Question: Does group size matter?
Torgeson says that one-to-four is the magic number, but kids need to be well-matched for skills, because if you have two kids at two different levels you’re doing two different programs. Some programs regroup kids every two weeks to ensure kids are closely matched. You of course also don’t get the same results with four kids on the All-Ritalin team in a group.
Keeping the intensity of intervention up in groups can be a challenge, kids need to be responding all the time to get the same kinds of results as in the research. You need a lot of short tasks so you can keep moving from one to the next. Another thing that works is choral-solo-choral-solo reading, making sure that you don’t just go round the group, you choose the next student randomly, so nobody knows who’s next and they all have to pay attention.
Question: What about English Language Learners?
They fit into the Simple View of Reading like everyone else. If a kid can read in their first language, that predicts their ability to read in their second. Phonemic awareness carries over from one language to another.
Question: Minimum time per day?
Some effective programs do 35 hours, some do 100. What matters is what you do instructionally, using the time well.
For early years prevention you need a good Tier 1 and then smaller Tier 2 groups to turn out a better product, groups of three or four children.
Question: Should children be encouraged to guess words from context? (I think)

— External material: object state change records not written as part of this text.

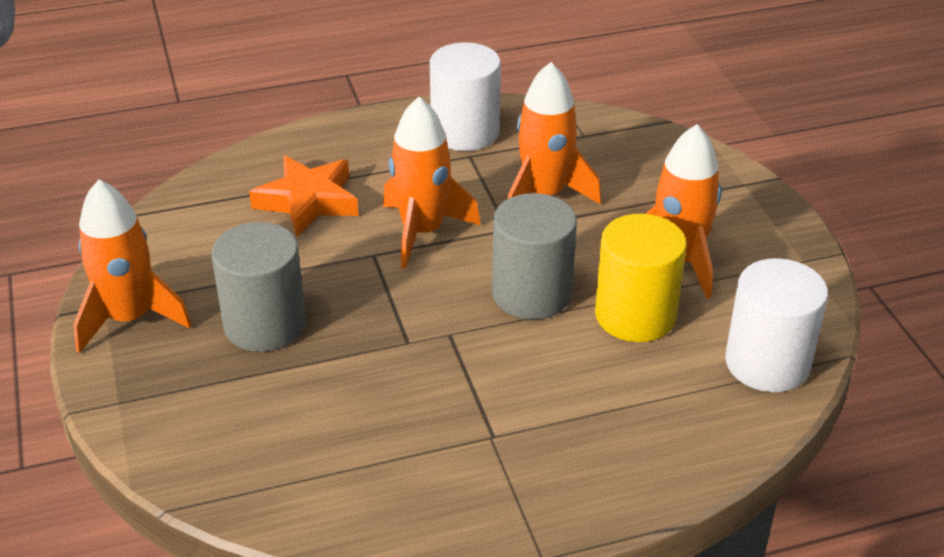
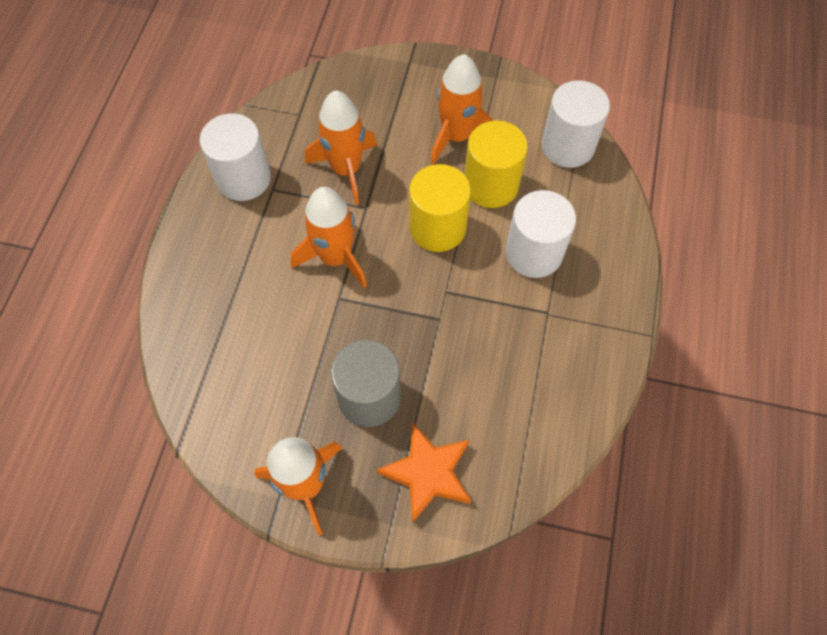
camera: 60 degrees left, 25 degrees up
orange star [249,155,359,237] -> orange star moved to [377,422,471,523]
grey cylinder [492,193,577,320] -> yellow cylinder [409,164,471,252]
none -> white cylinder [505,190,576,278]

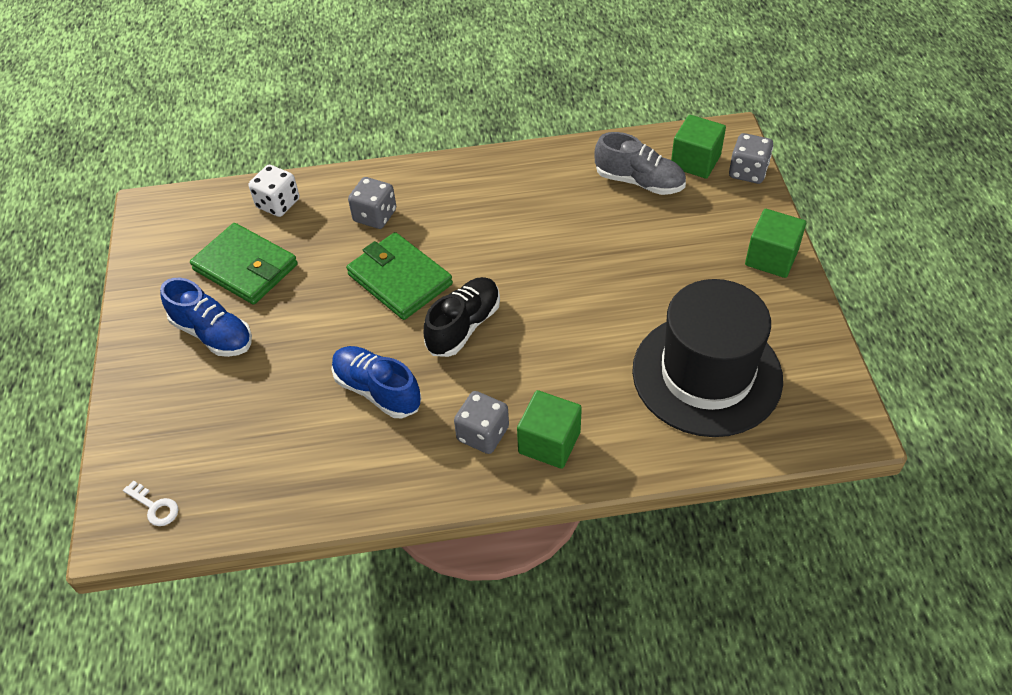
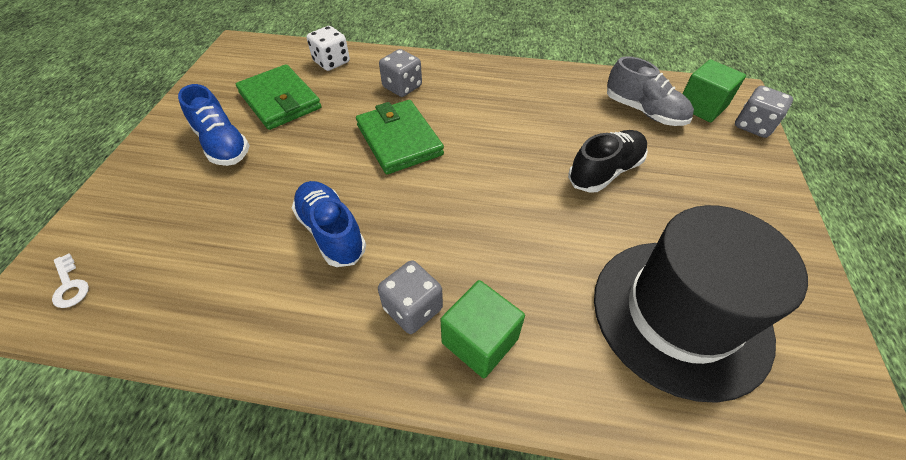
camera: 15 degrees right, 0 degrees up
black shoe [423,277,500,357] -> black shoe moved to [568,130,648,193]
green cube [745,209,806,278] -> none

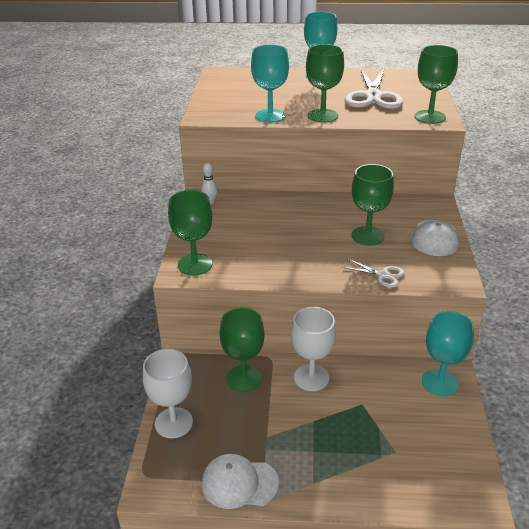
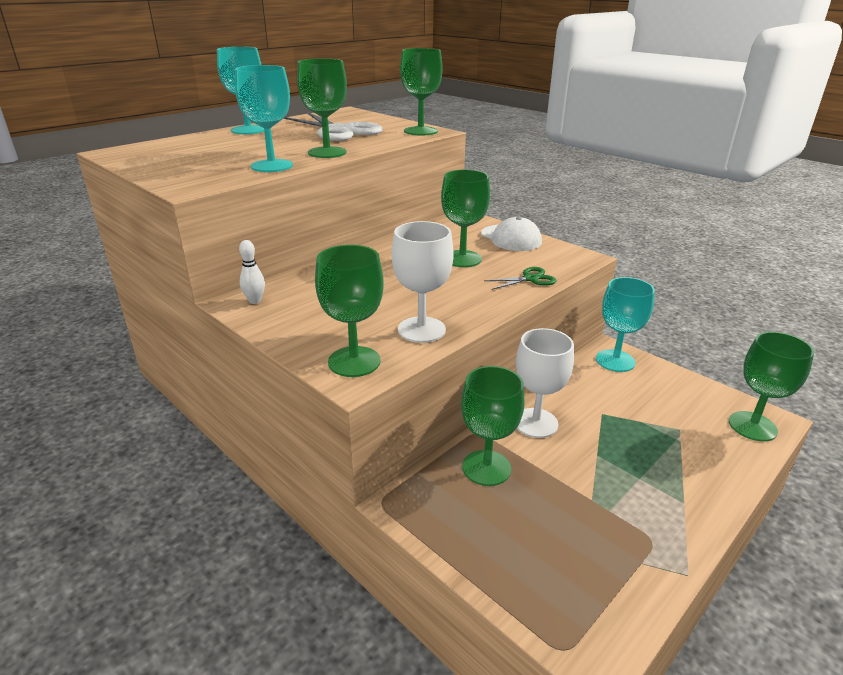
camera: 50 degrees left, 5 degrees down
white goblet [143,349,193,438] -> white goblet moved to [392,221,454,343]
white cap [202,454,279,509] -> none
white scissors [342,259,405,288] -> green scissors [484,267,557,290]
none -> green goblet [729,332,814,441]

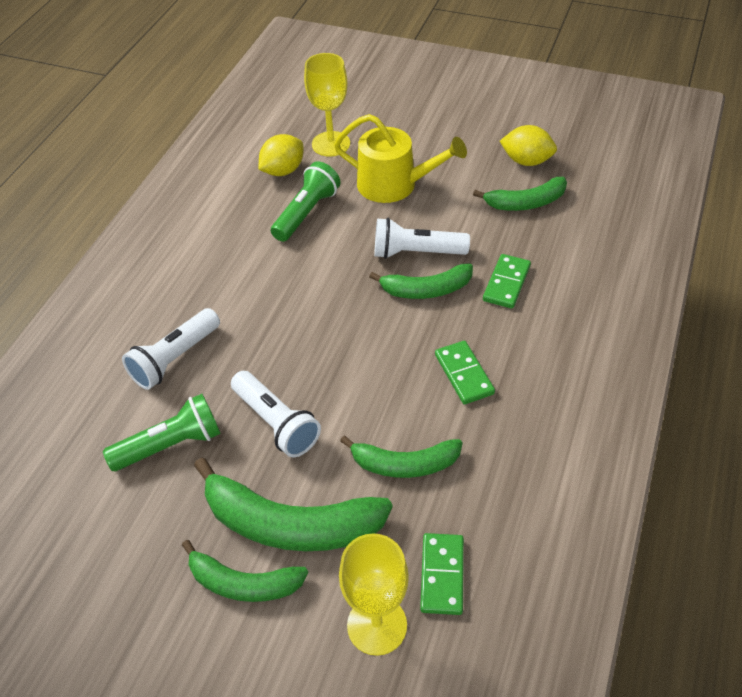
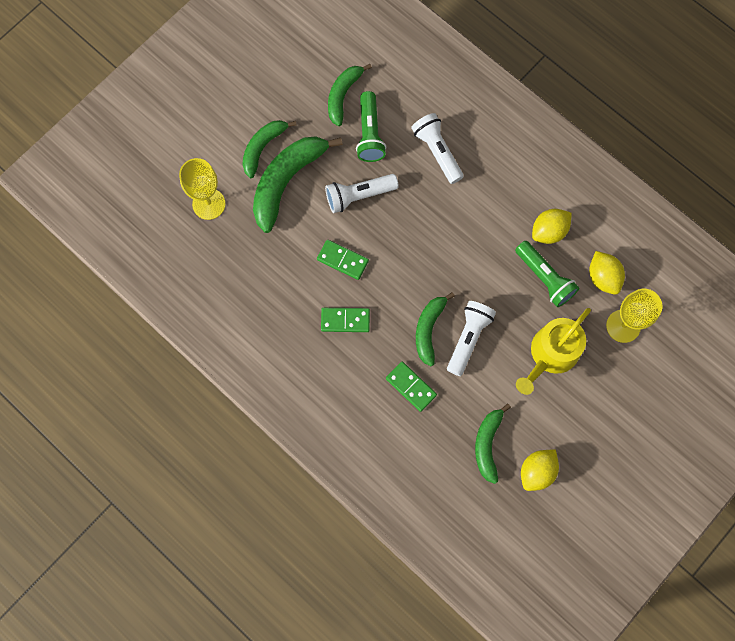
camera: 110 degrees right, 25 degrees up
green banana [340,436,463,478] -> green banana moved to [328,64,372,126]
green domino [420,533,464,615] -> green domino moved to [317,240,369,280]
none -> yellow lemon [532,209,572,244]

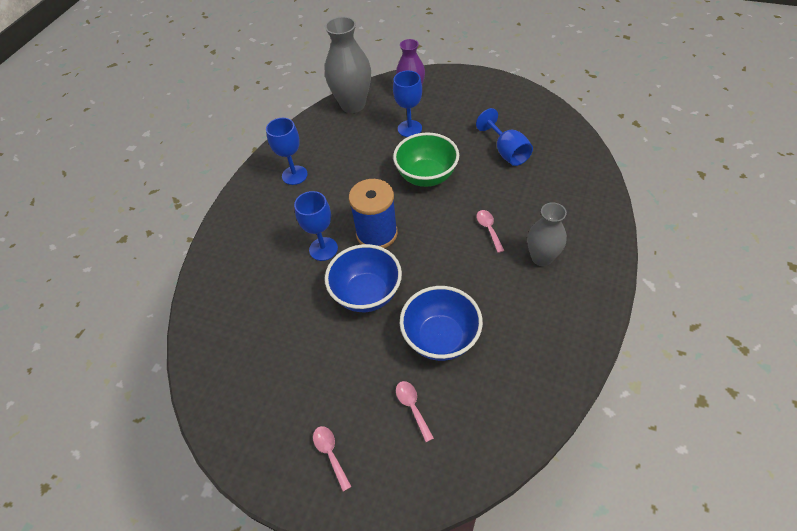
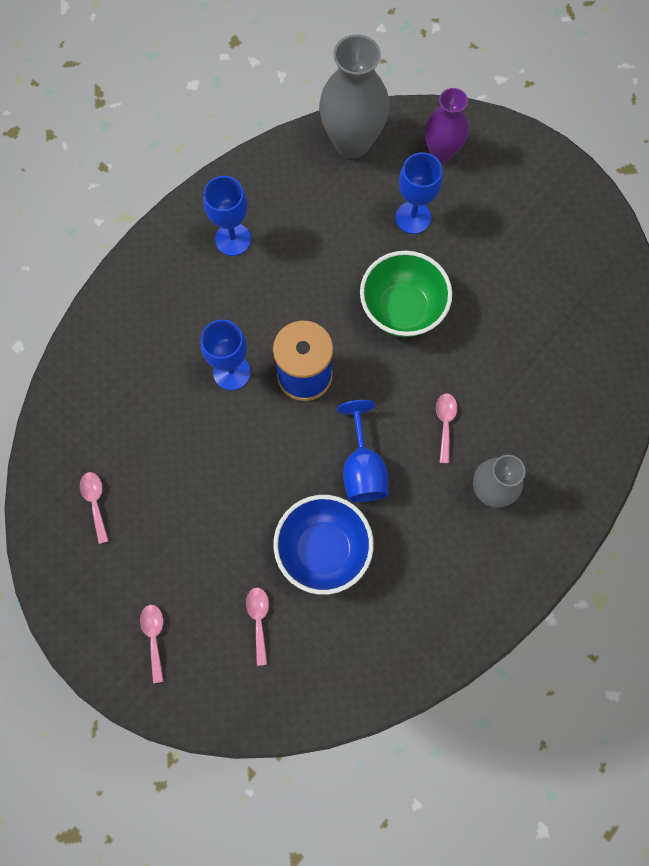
camera: 15 degrees right, 20 degrees up
blue bowl [325,244,402,312] -> none
blue goblet [476,108,533,166] -> blue goblet moved to [337,400,388,502]
none -> pink spoon [80,472,109,544]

Think about what is involved in orthographic mapping. Mapping is making a connection between the pronunciation and that spelling pattern. Children who guess words from context and move on miss that opportunity.
Question: Once kids are good at orthographic mapping, will spelling skills follow?
We don’t really know, normally the spelling doesn’t just take off. The problem is that every word gets added to the sight vocabulary one word at a time.
Learning words takes time, and spelling requires more precise orthographic level of processing than reading. So you won’t see a magical improvement in spelling, it will take time.
Question: Is there a good assessment of word reading efficiency for older kids?
No, the Test of Word Reading Efficiency is OK for middle school, but isn’t particularly good for high school students, older kids don’t get to the more challenging words. The Kaufman Test of Educational Achievement also has some timed items but seems to have much the same problem, only the most severe kids show up.